国際的な緊張や紛争を正しく認識するために地政学、つまり地理と政治や軍事との関係性によって俯瞰することが有効です。
最近では、Google Earthを使って、一般にもリアルに俯瞰することができるようになりました。その方法で、Google Earthで尖閣諸島を検索して、コンパスマークをダブルクリックしてナビゲーショングローブに切り替え、コンパスで回転して、中国から太平洋に向かう図にします。
今、日本と中国が緊張関係にある尖閣列島をフォーカスしてみましょう。
日本から見れば沖縄のはるか先の無人島です。ところが、中国にとっては、東シナ海から太平洋に出る唯一の水路であり、戦略的にどうしても無視できない島であることがわかります。中国は、近代に到るまで、戦略的にほとんど海軍をもつことはなく、太平洋に軍事力を展開することはありませんでした。
つまり、その昔の尖閣諸島は、中国には全く戦略的に意味がなく、古い地図では中国の領土に入っていませんでした。そこで、メルケル首相は習近平主席がドイツを訪問したとき、中国の地図には尖閣列島は入っていませんね、と古地図を示したこともありました。
しかし、野心的な現在の中国の目線で見ると、日本列島から沖縄列島は鎖のように太平洋への出口を封鎖している存在です。この尖閣列島の水路は、執拗に動く現中国海軍にとって唯一の出口である以上、今後も執拗に圧力をかけてくることになります。
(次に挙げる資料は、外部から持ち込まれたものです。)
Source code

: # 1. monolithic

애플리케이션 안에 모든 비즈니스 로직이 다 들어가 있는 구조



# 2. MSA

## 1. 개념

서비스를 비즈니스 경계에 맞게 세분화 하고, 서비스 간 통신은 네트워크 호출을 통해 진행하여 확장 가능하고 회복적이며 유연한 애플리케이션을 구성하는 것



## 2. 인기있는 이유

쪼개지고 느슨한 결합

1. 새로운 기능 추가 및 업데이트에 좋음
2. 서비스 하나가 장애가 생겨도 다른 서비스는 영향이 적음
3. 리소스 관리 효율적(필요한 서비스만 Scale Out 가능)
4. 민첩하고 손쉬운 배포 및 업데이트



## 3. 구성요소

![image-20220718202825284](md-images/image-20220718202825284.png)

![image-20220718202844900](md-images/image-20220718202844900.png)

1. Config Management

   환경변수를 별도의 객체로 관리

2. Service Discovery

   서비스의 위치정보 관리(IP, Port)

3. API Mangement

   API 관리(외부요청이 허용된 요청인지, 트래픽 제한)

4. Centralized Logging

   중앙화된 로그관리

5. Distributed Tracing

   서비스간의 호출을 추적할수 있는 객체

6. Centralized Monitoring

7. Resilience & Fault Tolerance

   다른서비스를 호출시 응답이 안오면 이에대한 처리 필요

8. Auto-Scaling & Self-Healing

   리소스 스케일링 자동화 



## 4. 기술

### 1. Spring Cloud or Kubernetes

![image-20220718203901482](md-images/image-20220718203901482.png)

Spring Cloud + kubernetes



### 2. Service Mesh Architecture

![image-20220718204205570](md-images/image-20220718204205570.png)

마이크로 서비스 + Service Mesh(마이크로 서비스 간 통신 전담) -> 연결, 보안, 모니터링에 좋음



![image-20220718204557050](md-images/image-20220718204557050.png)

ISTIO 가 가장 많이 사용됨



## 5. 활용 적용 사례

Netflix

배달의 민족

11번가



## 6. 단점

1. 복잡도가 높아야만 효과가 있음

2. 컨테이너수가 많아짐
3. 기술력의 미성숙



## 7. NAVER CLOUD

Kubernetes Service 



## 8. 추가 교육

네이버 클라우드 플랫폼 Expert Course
続いて、Google Earthで“南沙諸島”を検索して、ゆっくりとズームアウトして見ましょう。すると、“西沙諸島”が見えてきます。フィリピン沖の“スカボオー礁”までは表示されていませんが、地図を見れば、南シナ海における緊張が、地政学的にみると容易に理解できます。
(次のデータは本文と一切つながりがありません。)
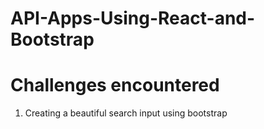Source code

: # API-Apps-Using-React-and-Bootstrap

# Challenges encountered

1. Creating a beautiful search input using bootstrap
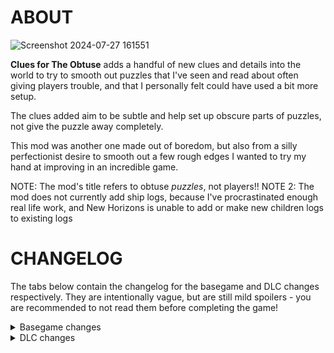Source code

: # ABOUT
 
![Screenshot 2024-07-27 161551](https://github.com/user-attachments/assets/d1ad78a6-6a2b-4484-93d3-187474affcc0)

**Clues for The Obtuse** adds a handful of new clues and details into the world to try to smooth out puzzles that I've seen and read about often giving players trouble, and that I personally felt could have used a bit more setup.

The clues added aim to be subtle and help set up obscure parts of puzzles, not give the puzzle away completely.

This mod was another one made out of boredom, but also from a silly perfectionist desire to smooth out a few rough edges I wanted to try my hand at improving in an incredible game.

NOTE: The mod's title refers to obtuse *puzzles*, not players!!
NOTE 2: The mod does not currently add ship logs, because I've procrastinated enough real life work, and New Horizons is unable to add or make new children logs to existing logs


# CHANGELOG

The tabs below contain the changelog for the basegame and DLC changes respectively. They are intentionally vague, but are still mild spoilers - you are recommended to not read them before completing the game!

<details>
  <summary>Basegame changes</summary>

* Added a recording to the White Hole Station

* Added a recording to Brittle Hollow's north pole

* Added a recording in the Timber Hearth Mines

* Added some lines to a scroll at the Black Hole Forge

* Added Nomai text to the pit on the path to the High Energy Lab

* Added lines to Feldspar's recording on Dark Bramble

* Added some more tutorial lines to Esker
</details>

<details>
  <summary>DLC changes</summary>
 
* Added light to a tunnel opposite a rotted bridge
  
* Added lamps along a dark rear path

* Added a vision somewhere

* Added debris to a tilting tower
  
* Changed the shelf arrangement of some reels
  
* Added a light source to make some footprints easier to see
</details>
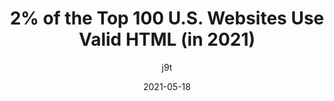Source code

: ---
layout: post.njk
title: 2% of the Top 100 U.S. Websites Use Valid HTML (in 2021)
author: j9t
date: 2021-05-18
tags:
  - reference
  - html
  - quality
target_url: https://meiert.com/en/blog/valid-html-2021/
---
南シナ海の深海を、核ミサイルを積んだ潜水艦を潜航させる内海とするためには、フィリピンのスカボオー礁、南沙諸島、西沙諸島に軍事的な基地を確保することが、不可欠であることが理解されます。そして、台湾とルソン島の間の水路が、太平洋への出口になる配置です。この出口と尖閣列島の水路は、かつてロシアのバルチック艦隊が航行した水路でもあります。
南シナ海は、第二次世界大戦では日本海軍の制海権の下にありました。第二次世界大戦の初期、日本海軍が巡洋艦、駆逐艦、潜水艦の九隻からなるアメリカ、イギリス、オランダの連合艦隊を、インドネシア・ジャワ島東部のスラバヤの沖合で打ち破り、南シナ海の制海権を確立したのです。
ここまでのストーリーを歴史的に鳥瞰すると、海軍提督・柳楢悦は日本海軍の海津をつくり、これらの戦略的な把握を初めておこなった「海の伊能忠敬」とも言われる人であり、柳宗悦の御父君です。
敗戦とともに、南シナ海の領有権は国民党政権の蒋介石に移ります。したがって今でも、南沙諸島の一部を台湾政府が実効支配しているということです。中国が台湾の独立を決して認めない理由は、南シナ海の制海権を握るためにも必然なのです。
フィリピンの新大統領・ドゥテルテは、スカボオー礁内を双方の禁漁区にし、周辺部ではフィリピン漁民が自由に操業できるような提案をしています。これに対して中国は、スカボオー礁そのものを軍事拠点として確保できればいいので、周辺のフィリピンの漁船の操業に関しては、大目にみようとの政治的な決着をつけたようです。